A report by the Healthcare Commission into death rates at Mid Staffordshire NHS Foundation Trust, a publicly-funded hospital, found that receptionists were given responsibility for carrying out medical checks and patients were left screaming in pain for hours.

The report, the most damning yet compiled by the commission on an National Health Service hospital in England, raises serious questions about the monitoring and regulation of the trust, which was awarded elite foundation status and continued to receive positive annual reports despite its many problems.

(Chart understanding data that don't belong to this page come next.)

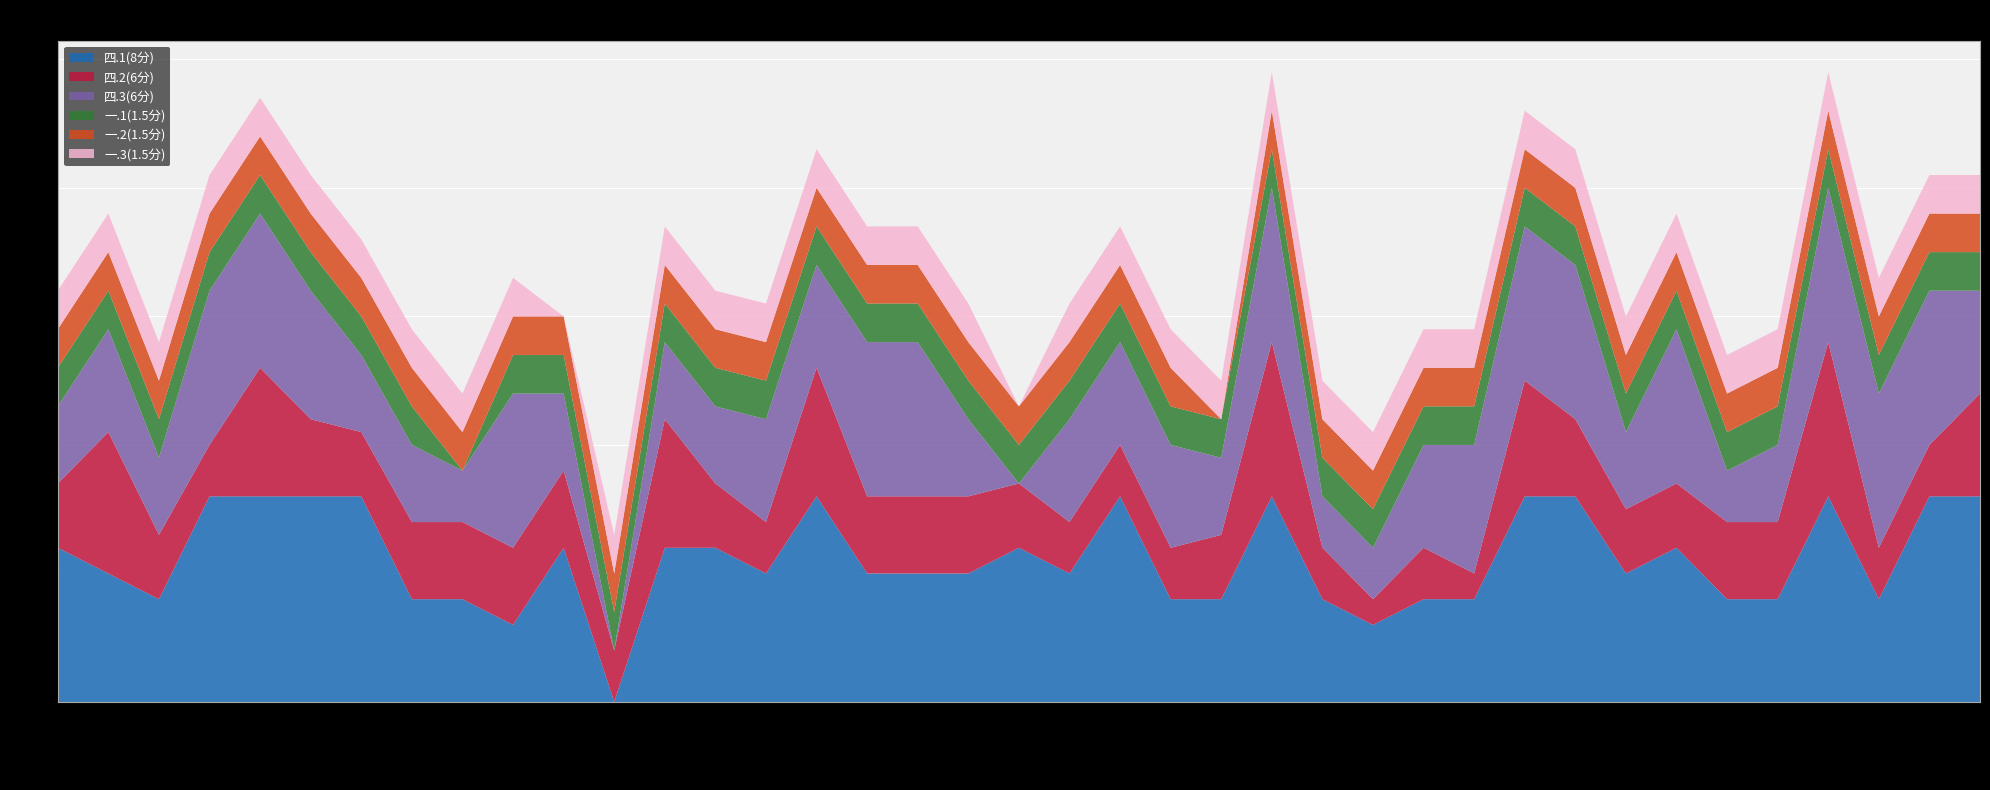

Reading left to right, extract all data points from this chart.

四.1(8分): 6.0	5.0	4.0	8.0	8.0	8.0	8.0	4.0	4.0	3.0	6.0	0.0	6.0	6.0	5.0	8.0	5.0	5.0	5.0	6.0	5.0	8.0	4.0	4.0	8.0	4.0	3.0	4.0	4.0	8.0	8.0	5.0	6.0	4.0	4.0	8.0	4.0	8.0	8.0
四.2(6分): 2.5	5.5	2.5	2.0	5.0	3.0	2.5	3.0	3.0	3.0	3.0	2.0	5.0	2.5	2.0	5.0	3.0	3.0	3.0	2.5	2.0	2.0	2.0	2.5	6.0	2.0	1.0	2.0	1.0	4.5	3.0	2.5	2.5	3.0	3.0	6.0	2.0	2.0	4.0
四.3(6分): 3.0	4.0	3.0	6.0	6.0	5.0	3.0	3.0	2.0	6.0	3.0	0.0	3.0	3.0	4.0	4.0	6.0	6.0	3.0	0.0	4.0	4.0	4.0	3.0	6.0	2.0	2.0	4.0	5.0	6.0	6.0	3.0	6.0	2.0	3.0	6.0	6.0	6.0	4.0
一.1(1.5分): 1.5	1.5	1.5	1.5	1.5	1.5	1.5	1.5	0.0	1.5	1.5	1.5	1.5	1.5	1.5	1.5	1.5	1.5	1.5	1.5	1.5	1.5	1.5	1.5	1.5	1.5	1.5	1.5	1.5	1.5	1.5	1.5	1.5	1.5	1.5	1.5	1.5	1.5	1.5
一.2(1.5分): 1.5	1.5	1.5	1.5	1.5	1.5	1.5	1.5	1.5	1.5	1.5	1.5	1.5	1.5	1.5	1.5	1.5	1.5	1.5	1.5	1.5	1.5	1.5	0.0	1.5	1.5	1.5	1.5	1.5	1.5	1.5	1.5	1.5	1.5	1.5	1.5	1.5	1.5	1.5
一.3(1.5分): 1.5	1.5	1.5	1.5	1.5	1.5	1.5	1.5	1.5	1.5	0.0	1.5	1.5	1.5	1.5	1.5	1.5	1.5	1.5	0.0	1.5	1.5	1.5	1.5	1.5	1.5	1.5	1.5	1.5	1.5	1.5	1.5	1.5	1.5	1.5	1.5	1.5	1.5	1.5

The commission’s inquiry focused on higher than normal death rates in emergency care, in particular at Stafford Hospital. Setting out its findings yesterday, Heather Wood, the lead investigator, said that between 400 and 1,200 more people died than would have been expected over three years.

Families have described ‘Third World’ conditions at the hospital, with some patient’s drinking water from vases and others left for hours without medication.

The trust argued that death rate anomalies were due to problems with its recording of data and not problems with the quality of care for patients, the report said. The commission, however, found deficiencies at virtually every stage, including too few and inadequately trained staff, junior doctors left alone and dirty wards and bathrooms.